Records provided
┏━━
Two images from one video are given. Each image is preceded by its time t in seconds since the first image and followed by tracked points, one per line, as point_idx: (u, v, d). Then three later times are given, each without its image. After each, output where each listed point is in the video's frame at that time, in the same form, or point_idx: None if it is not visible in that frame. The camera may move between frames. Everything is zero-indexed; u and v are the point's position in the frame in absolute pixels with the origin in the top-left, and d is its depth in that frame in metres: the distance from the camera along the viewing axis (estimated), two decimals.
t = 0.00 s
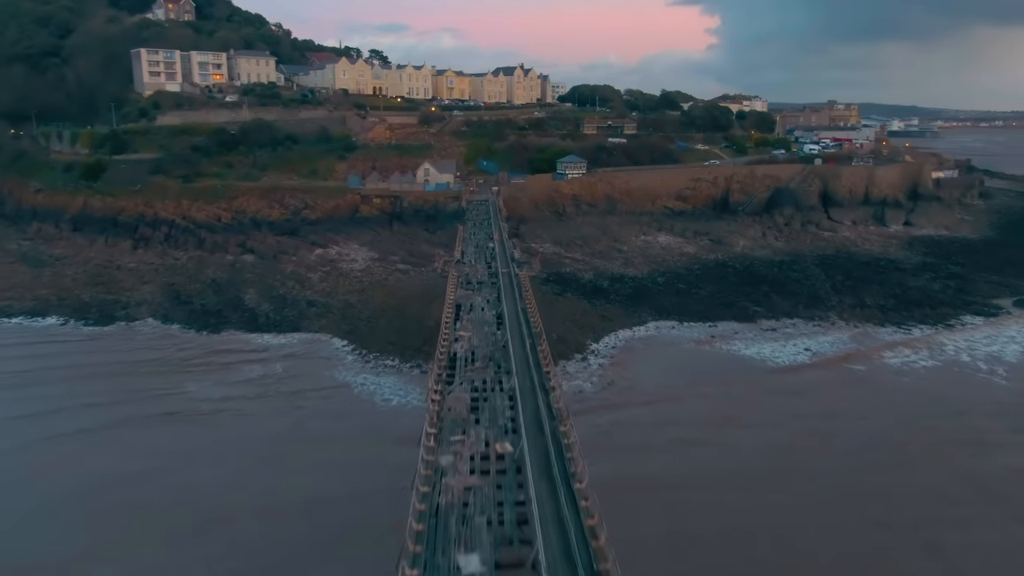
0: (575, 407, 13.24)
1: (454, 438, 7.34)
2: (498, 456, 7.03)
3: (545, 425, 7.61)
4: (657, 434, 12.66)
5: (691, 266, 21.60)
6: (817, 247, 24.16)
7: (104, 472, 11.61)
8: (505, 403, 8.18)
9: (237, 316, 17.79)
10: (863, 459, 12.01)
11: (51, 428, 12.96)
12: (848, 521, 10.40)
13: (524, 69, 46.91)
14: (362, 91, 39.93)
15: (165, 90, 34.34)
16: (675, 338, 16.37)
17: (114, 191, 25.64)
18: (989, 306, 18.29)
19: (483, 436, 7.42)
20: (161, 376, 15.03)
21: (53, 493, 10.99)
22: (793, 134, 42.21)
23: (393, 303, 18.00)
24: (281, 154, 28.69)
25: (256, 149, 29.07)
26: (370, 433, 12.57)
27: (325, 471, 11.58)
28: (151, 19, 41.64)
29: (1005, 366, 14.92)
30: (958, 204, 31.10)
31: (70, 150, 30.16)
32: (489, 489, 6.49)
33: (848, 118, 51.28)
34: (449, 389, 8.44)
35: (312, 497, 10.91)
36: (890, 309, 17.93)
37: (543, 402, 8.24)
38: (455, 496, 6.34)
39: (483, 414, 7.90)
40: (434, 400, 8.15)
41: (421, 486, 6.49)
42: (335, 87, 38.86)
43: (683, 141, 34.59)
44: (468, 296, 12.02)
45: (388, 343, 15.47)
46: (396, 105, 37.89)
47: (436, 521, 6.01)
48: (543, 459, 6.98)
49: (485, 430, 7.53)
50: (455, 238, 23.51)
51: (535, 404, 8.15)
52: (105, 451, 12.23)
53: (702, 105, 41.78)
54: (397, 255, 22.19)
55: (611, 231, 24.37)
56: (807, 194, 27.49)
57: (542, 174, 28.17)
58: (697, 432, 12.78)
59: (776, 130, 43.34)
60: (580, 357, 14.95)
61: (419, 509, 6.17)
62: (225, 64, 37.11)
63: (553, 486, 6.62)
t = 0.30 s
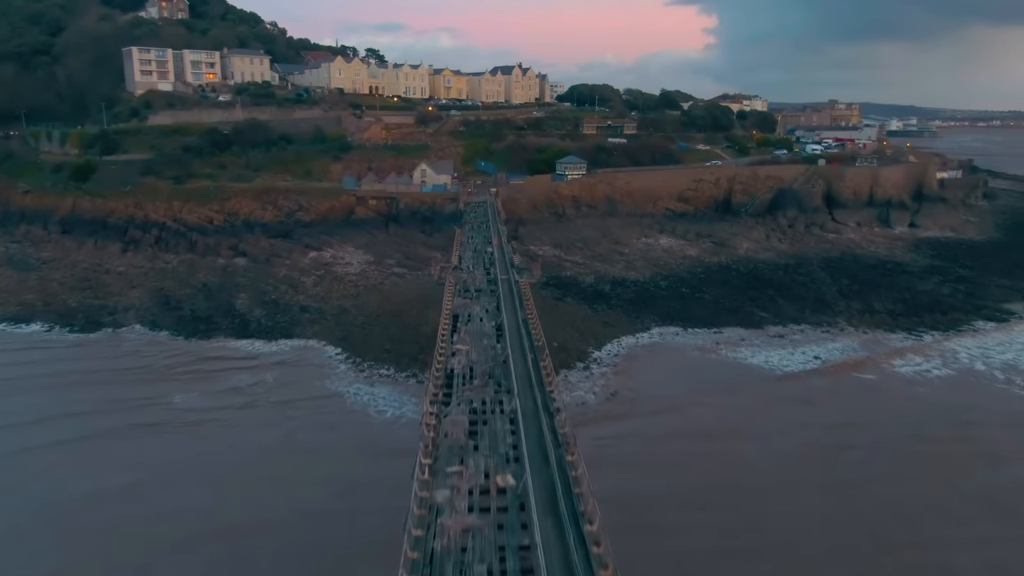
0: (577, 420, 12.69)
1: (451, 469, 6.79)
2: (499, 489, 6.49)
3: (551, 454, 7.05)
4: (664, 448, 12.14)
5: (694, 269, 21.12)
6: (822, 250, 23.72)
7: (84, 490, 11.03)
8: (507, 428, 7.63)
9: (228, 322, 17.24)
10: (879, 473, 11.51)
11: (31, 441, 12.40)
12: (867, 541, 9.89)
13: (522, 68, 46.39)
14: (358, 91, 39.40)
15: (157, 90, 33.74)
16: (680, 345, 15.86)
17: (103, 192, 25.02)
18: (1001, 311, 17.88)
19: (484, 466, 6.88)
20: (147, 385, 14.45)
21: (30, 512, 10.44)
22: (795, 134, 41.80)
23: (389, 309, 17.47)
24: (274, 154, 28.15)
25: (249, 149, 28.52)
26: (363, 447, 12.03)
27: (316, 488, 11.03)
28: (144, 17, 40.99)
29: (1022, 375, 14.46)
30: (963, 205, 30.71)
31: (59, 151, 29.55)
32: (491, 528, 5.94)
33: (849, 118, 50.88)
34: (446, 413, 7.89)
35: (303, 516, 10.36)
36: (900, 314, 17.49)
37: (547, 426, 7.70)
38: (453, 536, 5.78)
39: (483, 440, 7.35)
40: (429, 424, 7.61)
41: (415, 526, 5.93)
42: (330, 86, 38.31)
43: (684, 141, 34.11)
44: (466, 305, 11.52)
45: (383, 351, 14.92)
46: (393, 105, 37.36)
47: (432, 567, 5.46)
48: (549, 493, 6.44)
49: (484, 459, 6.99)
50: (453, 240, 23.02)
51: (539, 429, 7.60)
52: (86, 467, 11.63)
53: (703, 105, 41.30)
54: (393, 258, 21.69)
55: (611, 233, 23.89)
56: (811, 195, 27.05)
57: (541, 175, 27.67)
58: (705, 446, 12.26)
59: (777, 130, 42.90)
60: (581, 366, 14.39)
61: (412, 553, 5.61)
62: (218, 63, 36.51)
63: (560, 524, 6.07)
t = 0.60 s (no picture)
0: (582, 433, 12.15)
1: (450, 506, 6.24)
2: (502, 529, 5.95)
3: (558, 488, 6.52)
4: (672, 461, 11.63)
5: (699, 273, 20.65)
6: (829, 252, 23.25)
7: (64, 508, 10.50)
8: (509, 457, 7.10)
9: (220, 327, 16.72)
10: (896, 488, 11.01)
11: (11, 454, 11.90)
12: (887, 561, 9.40)
13: (523, 67, 45.86)
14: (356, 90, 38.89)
15: (151, 89, 33.20)
16: (686, 352, 15.37)
17: (95, 193, 24.45)
18: (1015, 317, 17.43)
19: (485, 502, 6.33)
20: (134, 395, 13.93)
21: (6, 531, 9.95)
22: (798, 134, 41.33)
23: (387, 314, 16.97)
24: (270, 155, 27.64)
25: (244, 150, 28.00)
26: (358, 461, 11.51)
27: (307, 504, 10.51)
28: (139, 16, 40.46)
29: None
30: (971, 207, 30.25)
31: (51, 151, 29.00)
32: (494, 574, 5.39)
33: (853, 117, 50.36)
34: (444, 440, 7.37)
35: (293, 534, 9.84)
36: (912, 320, 17.03)
37: (553, 453, 7.17)
38: None
39: (484, 471, 6.82)
40: (426, 451, 7.09)
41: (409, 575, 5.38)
42: (328, 86, 37.79)
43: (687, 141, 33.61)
44: (465, 316, 11.04)
45: (380, 358, 14.41)
46: (392, 104, 36.86)
47: None
48: (557, 534, 5.89)
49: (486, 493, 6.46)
50: (452, 243, 22.52)
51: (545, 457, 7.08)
52: (67, 483, 11.11)
53: (705, 104, 40.83)
54: (390, 262, 21.20)
55: (614, 236, 23.41)
56: (816, 196, 26.59)
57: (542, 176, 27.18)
58: (715, 459, 11.75)
59: (780, 130, 42.42)
60: (585, 375, 13.85)
61: None
62: (214, 62, 35.97)
63: (570, 570, 5.53)
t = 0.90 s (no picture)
0: (586, 446, 11.61)
1: (447, 548, 5.65)
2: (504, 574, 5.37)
3: (567, 526, 5.94)
4: (680, 476, 11.13)
5: (704, 276, 20.16)
6: (836, 255, 22.77)
7: (43, 527, 10.01)
8: (513, 489, 6.52)
9: (212, 333, 16.21)
10: (913, 503, 10.53)
11: None
12: None
13: (523, 66, 45.37)
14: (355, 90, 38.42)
15: (146, 89, 32.68)
16: (693, 361, 14.85)
17: (87, 194, 23.93)
18: None
19: (486, 542, 5.75)
20: (121, 404, 13.43)
21: None
22: (802, 134, 40.84)
23: (384, 320, 16.47)
24: (266, 156, 27.15)
25: (240, 150, 27.51)
26: (352, 475, 11.01)
27: (298, 521, 10.02)
28: (135, 14, 39.95)
29: None
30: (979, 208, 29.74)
31: (43, 152, 28.46)
32: None
33: (856, 117, 49.88)
34: (442, 468, 6.80)
35: (282, 554, 9.36)
36: (925, 326, 16.54)
37: (561, 484, 6.59)
38: None
39: (484, 504, 6.25)
40: (421, 482, 6.50)
41: None
42: (325, 85, 37.28)
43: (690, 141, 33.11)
44: (464, 326, 10.55)
45: (376, 367, 13.89)
46: (390, 104, 36.37)
47: None
48: None
49: (487, 531, 5.88)
50: (451, 245, 22.02)
51: (551, 489, 6.49)
52: (47, 499, 10.62)
53: (708, 104, 40.33)
54: (388, 265, 20.72)
55: (617, 238, 22.92)
56: (823, 198, 26.09)
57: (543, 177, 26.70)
58: (724, 473, 11.25)
59: (784, 130, 41.92)
60: (589, 385, 13.31)
61: None
62: (210, 61, 35.46)
63: None
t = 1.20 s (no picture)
0: (591, 461, 11.11)
1: None
2: None
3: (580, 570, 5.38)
4: (690, 490, 10.64)
5: (711, 280, 19.67)
6: (844, 257, 22.31)
7: (20, 545, 9.51)
8: (518, 525, 5.98)
9: (204, 339, 15.73)
10: (932, 519, 10.07)
11: None
12: None
13: (524, 65, 44.89)
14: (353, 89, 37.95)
15: (140, 88, 32.18)
16: (700, 368, 14.37)
17: (79, 195, 23.42)
18: None
19: None
20: (107, 414, 12.93)
21: None
22: (806, 134, 40.39)
23: (381, 325, 15.98)
24: (262, 156, 26.68)
25: (235, 151, 27.03)
26: (346, 490, 10.52)
27: (288, 539, 9.53)
28: (130, 12, 39.42)
29: None
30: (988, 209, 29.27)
31: (35, 153, 27.97)
32: None
33: (860, 118, 49.41)
34: (440, 501, 6.27)
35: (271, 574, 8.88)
36: (939, 331, 16.08)
37: (570, 520, 6.04)
38: None
39: (487, 543, 5.70)
40: (416, 517, 5.98)
41: None
42: (323, 84, 36.81)
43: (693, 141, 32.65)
44: (464, 339, 10.09)
45: (373, 375, 13.40)
46: (389, 103, 35.89)
47: None
48: None
49: None
50: (451, 248, 21.54)
51: (561, 525, 5.95)
52: (25, 515, 10.11)
53: (711, 104, 39.85)
54: (387, 268, 20.24)
55: (620, 240, 22.45)
56: (829, 199, 25.64)
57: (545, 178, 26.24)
58: (735, 488, 10.77)
59: (787, 130, 41.46)
60: (594, 395, 12.81)
61: None
62: (206, 60, 34.98)
63: None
┗━━
Exercise prompt
All lines from the start of the entries through the one with "0: (575, 407, 13.24)" are to be output exactly; omit the pictures.

Task answer
Two images from one video are given. Each image is preceded by its time t in seconds since the first image and followed by tracked points, one per line, as point_idx: (u, v, d). Then three later times are given, each without its image. After each, output where each listed point is in the video's frame at that time, in the same form, or point_idx: None if it is not visible in that frame. The camera may move between frames. Everything is zero-indexed; u and v are the point's position in the frame in absolute pixels with the origin in the top-left, and d is its depth in that frame in metres: the distance from the camera along the viewing axis (estimated), two decimals.
t = 0.00 s
0: (575, 407, 13.24)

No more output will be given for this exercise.